Araxá is also a major producer of phosphate concentrate, essential for the production of fertilizers. The most important company in this sector is Vale Fertilizantes S.A., which was acquired by The Mosaic Company in 2018, and operates the largest single superphosphate production plant in Brazil.

In 2005, Araxá recorded a GDP of 1.439 billion Brazilian reais, generated almost equally by the services and industry sectors. During the same period, the workforce included 2,865 employees in industry, 1,478 in construction, 7,636 in commerce, 1,296 in restaurants and hotels, and 2,691 in public administration. The municipality contained 405 rural properties covering a total of 68,000 hectares (170,000 acres). Approximately 1,500 individuals were employed in agriculture. The livestock population comprised 65,000 head of cattle, primarily used for dairy production, with an estimated daily output of 500,000 litres (130,000 US gallons) in 2004. In addition, there was significant production of poultry and swine, and 22 producers of cachaça were registered in 2004. The main agricultural crops included coffee, corn, and soybeans.
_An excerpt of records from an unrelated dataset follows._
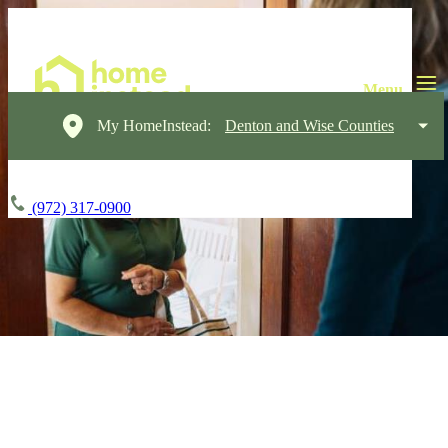
My HomeInstead:
Denton and Wise Counties
(972) 317-0900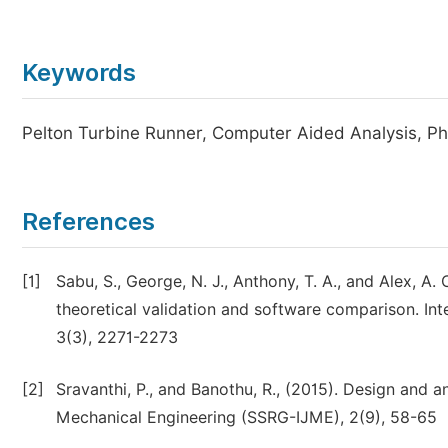
Keywords
Pelton Turbine Runner, Computer Aided Analysis,
References
[1]
Sabu, S., George, N. J., Anthony, T. A., and Alex, A
theoretical validation and software comparison. Int
3(3), 2271-2273
[2]
Sravanthi, P., and Banothu, R., (2015). Design and a
Mechanical Engineering (SSRG-IJME), 2(9), 58-65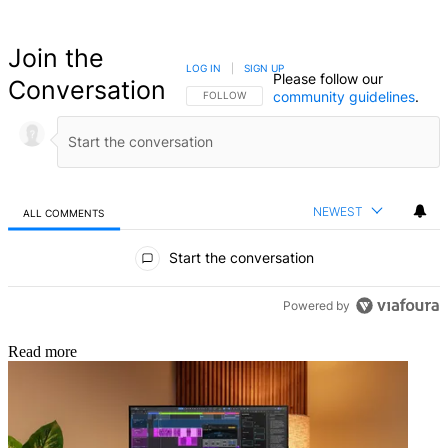
Join the
LOG IN
|
SIGN UP
Please follow our
Conversation
community guidelines
.
FOLLOW THIS CONVERSATION TO BE NOTIFIED
FOLLOW
NEWEST
ALL COMMENTS
All Comments
Start the conversation
Powered by
Read more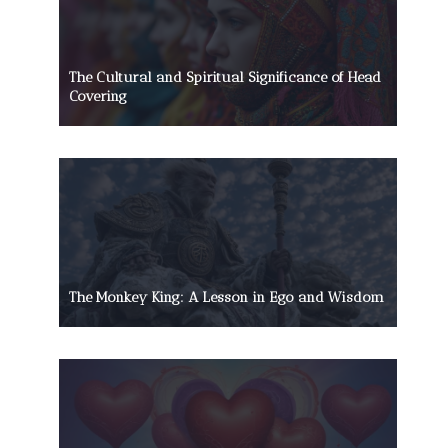
The Cultural and Spiritual Significance of Head
Covering
The Monkey King: A Lesson in Ego and Wisdom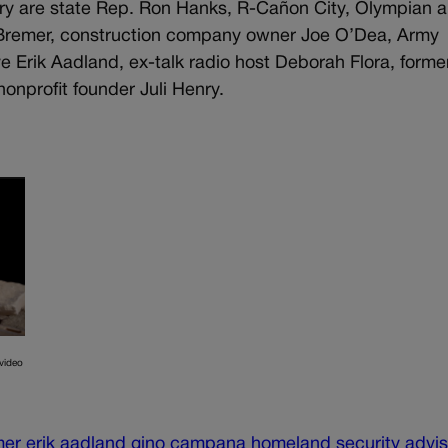
ary are state Rep. Ron Hanks, R-Cañon City, Olympian 
i Bremer, construction company owner Joe O’Dea, Army
e Erik Aadland, ex-talk radio host Deborah Flora, forme
onprofit founder Juli Henry.
video
mer
erik aadland
gino campana
homeland security advis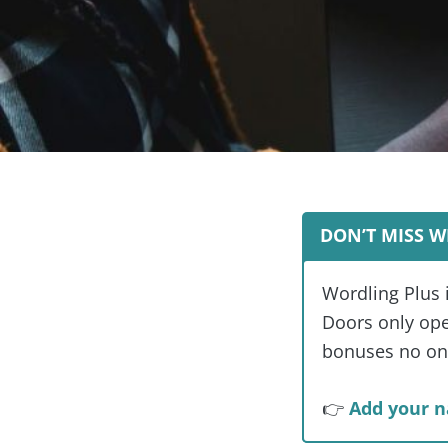
DON’T MISS W
Wordling Plus 
Doors only open
bonuses no one
👉
Add your n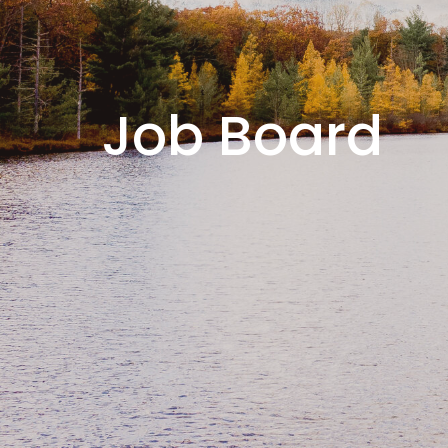
Job Board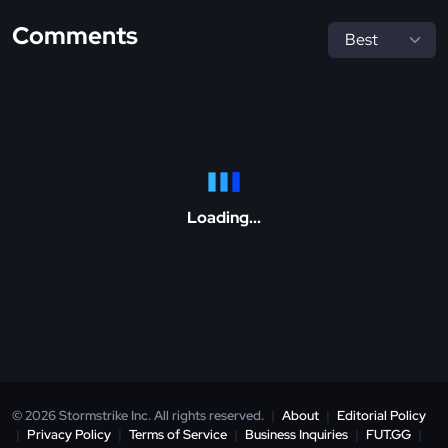
Comments
Loading...
© 2026 Stormstrike Inc. All rights reserved.
|
About
|
Editorial Policy
|
Privacy Policy
|
Terms of Service
|
Business Inquiries
|
FUT.GG
|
As of 2021, Araxá reported a GDP of 8.951 billion Brazilian reais, ranking 163rd in Brazil and a GDP per capita of R$ 82.570,25.

==Health and education==
In the health sector there were 17 health clinics and 4 hospitals with 244 beds (2005). There were also 6 clinical analysis laboratories and 34 pharmacies. Two of the hospitals were private, and two were philanthropic. The educational needs of 10,500 students were met by 33 primary schools, 11 middle schools, and 40 pre-primary schools. In higher education, there were two institutions: Centro Universitário Planalto de Araxá, and, Universidade do Triângulo Mineiro (UNIT).

In 2004, the healthcare statistics indicated a ratio of one doctor for every 598 inhabitants and an availability of 3.5 hospital beds per 1,000 inhabitants. The infant mortality rate stood at 8.70 deaths per 1,000 live births in the same year, significantly lower than both the state and national averages. For comparison, the infant mortality rate was recorded at 20.80 deaths per 1,000 live births in the year 2000.
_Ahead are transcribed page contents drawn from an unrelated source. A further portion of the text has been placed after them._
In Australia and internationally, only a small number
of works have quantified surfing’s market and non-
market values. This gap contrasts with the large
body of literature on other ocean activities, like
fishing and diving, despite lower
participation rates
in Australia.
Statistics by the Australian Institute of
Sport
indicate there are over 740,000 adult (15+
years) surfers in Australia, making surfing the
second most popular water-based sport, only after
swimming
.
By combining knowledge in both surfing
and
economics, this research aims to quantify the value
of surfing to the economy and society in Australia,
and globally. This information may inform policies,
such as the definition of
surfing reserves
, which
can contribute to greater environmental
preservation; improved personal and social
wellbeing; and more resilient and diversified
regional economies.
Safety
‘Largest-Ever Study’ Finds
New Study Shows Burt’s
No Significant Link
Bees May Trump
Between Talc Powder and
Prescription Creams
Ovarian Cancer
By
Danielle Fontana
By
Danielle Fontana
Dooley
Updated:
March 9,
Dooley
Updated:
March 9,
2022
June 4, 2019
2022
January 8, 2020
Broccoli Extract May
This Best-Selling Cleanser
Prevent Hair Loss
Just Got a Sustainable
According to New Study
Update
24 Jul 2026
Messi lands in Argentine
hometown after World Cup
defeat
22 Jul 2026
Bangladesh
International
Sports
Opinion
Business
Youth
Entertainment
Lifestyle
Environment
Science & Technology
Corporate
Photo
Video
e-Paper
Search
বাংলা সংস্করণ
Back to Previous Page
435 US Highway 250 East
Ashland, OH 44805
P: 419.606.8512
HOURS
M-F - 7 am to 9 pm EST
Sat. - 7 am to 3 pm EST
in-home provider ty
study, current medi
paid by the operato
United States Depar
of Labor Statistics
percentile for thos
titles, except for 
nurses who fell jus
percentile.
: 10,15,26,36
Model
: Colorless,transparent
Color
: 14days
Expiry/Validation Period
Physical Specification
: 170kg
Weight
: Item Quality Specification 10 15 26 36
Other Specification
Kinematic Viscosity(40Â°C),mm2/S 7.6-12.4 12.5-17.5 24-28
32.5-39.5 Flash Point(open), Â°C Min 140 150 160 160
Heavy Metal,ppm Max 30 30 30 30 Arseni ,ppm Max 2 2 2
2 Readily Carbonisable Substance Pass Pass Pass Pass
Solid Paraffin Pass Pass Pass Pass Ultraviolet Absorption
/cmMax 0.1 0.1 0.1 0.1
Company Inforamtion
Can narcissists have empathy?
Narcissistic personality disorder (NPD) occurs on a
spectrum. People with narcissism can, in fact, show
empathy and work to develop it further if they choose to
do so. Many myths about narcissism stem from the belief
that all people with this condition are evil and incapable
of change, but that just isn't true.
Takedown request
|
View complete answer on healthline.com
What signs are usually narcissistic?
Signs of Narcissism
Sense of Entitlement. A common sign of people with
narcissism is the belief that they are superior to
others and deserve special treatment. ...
- Municipal Human Development Index: 0.799 (2000)
- State ranking: 40 out of 853 municipalities as of 2000
- National ranking: 579 out of 5,138 municipalities as of 2000
- Literacy rate: 93%
- Life expectancy: 70 (average of males and females)

In 2023, Araxá ranked 3rd in Minas Gerais and 38th in Brazil for access to education. In the same year, there were 38 schools in the city serving 13,487 elementary school students and 14 schools educating 4,182 high school students.